“In that Window”
By Kevin C. Steele
In that window, there was once a room of doubt that she lingered in. She didn’t wander outside from the yesterday gallows to test the sparkling daylight or hummingbirds. Solitude and destiny. Alone, gazing at the grass below and wondering why tomorrow had wandered away. Joy had not found her a comfortable companion, so she whispered to despair and coaxed it out from under the bed-shadows, mewling and damp, softened by her affections. No man had loved her in a long time, not since. Since. Several reckless summers had passed and her heart did not want. Her skin didn’t cry for the sweat of a body beneath her. She’d built that room form her warm loneliness and it became her lover.
I told her once that I would love her and give her my heart to share her whisper-dreams with, but she rebuked me as the callow fool every man’s heart was. She had no need of my fumbling poetry and lukewarm ministrations. She was too hollowed-out by love’s tortures, from such an early age. She didn’t need my companionship or false promises of eternity. She’d already accepted the finality of a greater love, the love of tragedy.
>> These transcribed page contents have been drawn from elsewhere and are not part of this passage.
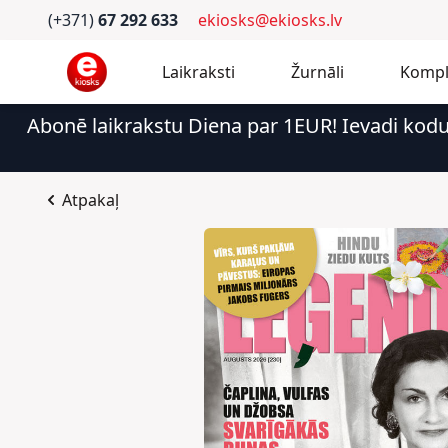
(+371)
67 292 633
ekiosks@ekiosks.lv
Laikraksti
Žurnāli
Kompl
Abonē laikrakstu Diena par 1EUR! Ievadi kod
Atpakaļ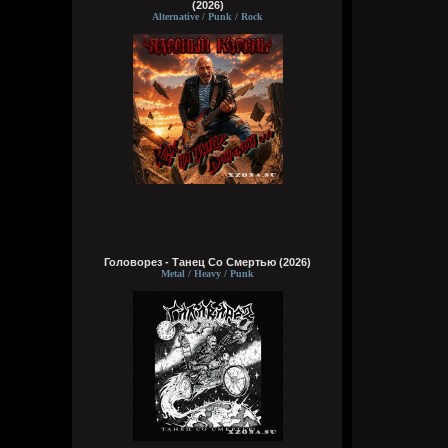
(2026)
Alternative / Punk / Rock
Головорез - Tанец Со Смертью (2026)
Metal / Heavy / Punk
The tragedy sat upon the bed-side, bone-twig feet set firmly on the floorboards. Dust-moats sparkled and danced in the sunbeams shimmering through its ribcage. The moats could be its its hopes but it had none. None except the one that lay next to it, Mindolene. It woke from its slumber to find her sleeping next to it, their two hands intertwined. It looked now at that hand, that claw that only resembled desolation. Dust-moats also cascaded from its fingertips and it knew itself at once in that moment. His place wasn’t love or home; his place was just peace and an end to the breath of days. Tears might have flowed, but he couldn’t remember what they tasted or felt like, so pregnant shadows had to suffice for what could pass as grief. He knew she wouldn’t rebuke him like so many of the others. She would linger for him just long enough to echo for him.
He turned back to her, watched her sleep for two shallow breaths longer, then he touched her naked breast. A tender spark blinked in the air between his fingertip and her skin, then silence, stillness.
Her eyes snapped open fox-trap quick, body heaving forward as if on a pulley. Her supple back went rigid and she looked at him. The tears came then, tears of joy for the peace he’d brought her, a gift no man could give her. It was the only other tenderness and touch she’d ever wanted. She reached out to take his hand, but he shied away. She tried to reach for his cheek, but he turned away. This was the last mercy he could allow himself, but he couldn’t refuse her. So, he turned to gaze into the sultry darkness of her eyes and found a quiet joy there, a spark that she gave him with a kiss of such a delicate magnitude and grace. He held her last breath as she fell into his outstretched arms and embraced him.
For a moment or longer, he held her there but she was already gone. She’d left the room just a breath ago, by way of the lonely window now haunted by her reflection. So, he laid her body down on the downy, sweat-stained mattress and stood over the bed. He bent down and whispered something, a secret only for them, then walked into the deepest shadows of the room and was gone.
I could’ve given her gifts, but not like he could, not such tender, eternal mercies as he could. So, I just stand here now, looking up at that lonely window and sometimes, when the afternoon lingers a bit and the cicadas can coax her to stay, I can see her in that window, a soft smile between us.